Winnipegger's book drawing from Cree sky lore nominated for Governor General's Award

A Winnipeg author has been nominated for a Governor General's Literary Award for his latest book, which he describes as Narnia meets Cree sky stories.

The Barren Grounds is the first book in a trilogy about two Indigenous foster kids who pass through portal

David A. Robertson is an author based in Winnipeg. His latest book, The Barren Grounds, was nominated for a Governor General's Literary Award earlier this month. (Amber Green)

A Winnipeg author has been nominated for a Governor General's Literary Award for his latest book, which he describes as Narnia meets Cree sky stories.

David A. Robertson's The Barren Grounds was nominated in the category of Young People's Literature - Text earlier this month.

This isn't the first time Robertson has been honoured. In 2017, his picture book about the residential school legacy called When We Were Alone, won the $25,000 prize.

"It feels like the first time," Robertson said on CBC Manitoba's Weekend Morning Show on Sunday.

"It's always really, really exciting to be nominated for any award. You know, the GG is a bigger one, so you just you feel a little humbled."

The Barren Grounds, which is the first book in a trilogy, follows two Indigenous children who are forced away from their families and communities and are brought together in a foster home in Winnipeg.

They each feel disconnected from their culture and each other, and struggle to fit in at school and at their new home. That is, until they pass through a portal into another reality called Askí.

The two children then have to go on a journey with two animals, a community-minded bear and a sassy squirrel, in order to save the world.

Robertson says he was directly influenced by C.S. Lewis's Chronicles of Narnia, but also Cree constellation stories.

Before writing the book, Robertson read the research of Indigenous star lore expert Wilfred Buck, who is a science facilitator at the Manitoba First Nations Education Resource Centre and spoke with him directly.

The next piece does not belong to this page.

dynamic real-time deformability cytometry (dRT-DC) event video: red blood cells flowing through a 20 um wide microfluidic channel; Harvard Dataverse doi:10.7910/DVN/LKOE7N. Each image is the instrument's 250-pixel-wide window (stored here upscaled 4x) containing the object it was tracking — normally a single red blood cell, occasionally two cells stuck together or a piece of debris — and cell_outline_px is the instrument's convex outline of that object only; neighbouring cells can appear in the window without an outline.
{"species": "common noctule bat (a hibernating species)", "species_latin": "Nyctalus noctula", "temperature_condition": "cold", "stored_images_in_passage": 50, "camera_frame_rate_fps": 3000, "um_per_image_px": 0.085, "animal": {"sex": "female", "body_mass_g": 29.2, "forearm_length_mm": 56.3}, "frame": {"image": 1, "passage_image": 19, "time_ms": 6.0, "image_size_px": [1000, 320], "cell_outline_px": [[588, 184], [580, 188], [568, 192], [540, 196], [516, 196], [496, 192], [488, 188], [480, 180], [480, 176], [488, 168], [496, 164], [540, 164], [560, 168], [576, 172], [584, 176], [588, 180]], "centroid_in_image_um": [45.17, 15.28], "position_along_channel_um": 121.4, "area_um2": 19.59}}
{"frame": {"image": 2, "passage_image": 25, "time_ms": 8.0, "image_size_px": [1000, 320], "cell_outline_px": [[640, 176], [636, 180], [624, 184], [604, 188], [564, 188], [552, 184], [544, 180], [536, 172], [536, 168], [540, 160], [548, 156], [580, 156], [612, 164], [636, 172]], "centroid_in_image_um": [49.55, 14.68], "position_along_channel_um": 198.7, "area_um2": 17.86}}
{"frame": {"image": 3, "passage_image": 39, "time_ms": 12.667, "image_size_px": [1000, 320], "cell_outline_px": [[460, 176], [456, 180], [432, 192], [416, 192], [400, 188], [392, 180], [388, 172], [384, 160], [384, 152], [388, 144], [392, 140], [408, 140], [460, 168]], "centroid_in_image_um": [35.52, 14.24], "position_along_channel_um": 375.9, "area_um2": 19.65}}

"The message of [the Cree stories] and the richness of it really stuck with me, and so much so that I decided I needed to adapt it into a novel," he said.

For Robertson, it's not just about creating something new for teenagers to enjoy, it's about passing down important stories.

"It's kind of been fun to take those stories and try to find ways to weave them into a narrative, but also to keep them alive in a different format, in a different way to pass them down to future generations," he said.

"I think it's important to be able to do that because each of the stories has a really important message in the background ... about land stewardship, climate change."

What's coming next?

The Barren Grounds is just the beginning. Robertson has two more books in the series coming down the pipe.

The second book, The Great Bear, is set to be on stands in September, and continues the story of the two foster kids.

"If The Barren Grounds was a Narnia-like, narrative-inspired story, I would say that The Great Bear is more of a Back to the Future-inspired story," Robertson said, referencing the 1985 time travel film starring Michael J. Fox.

The third book in the series is set to come out in the late summer of 2022.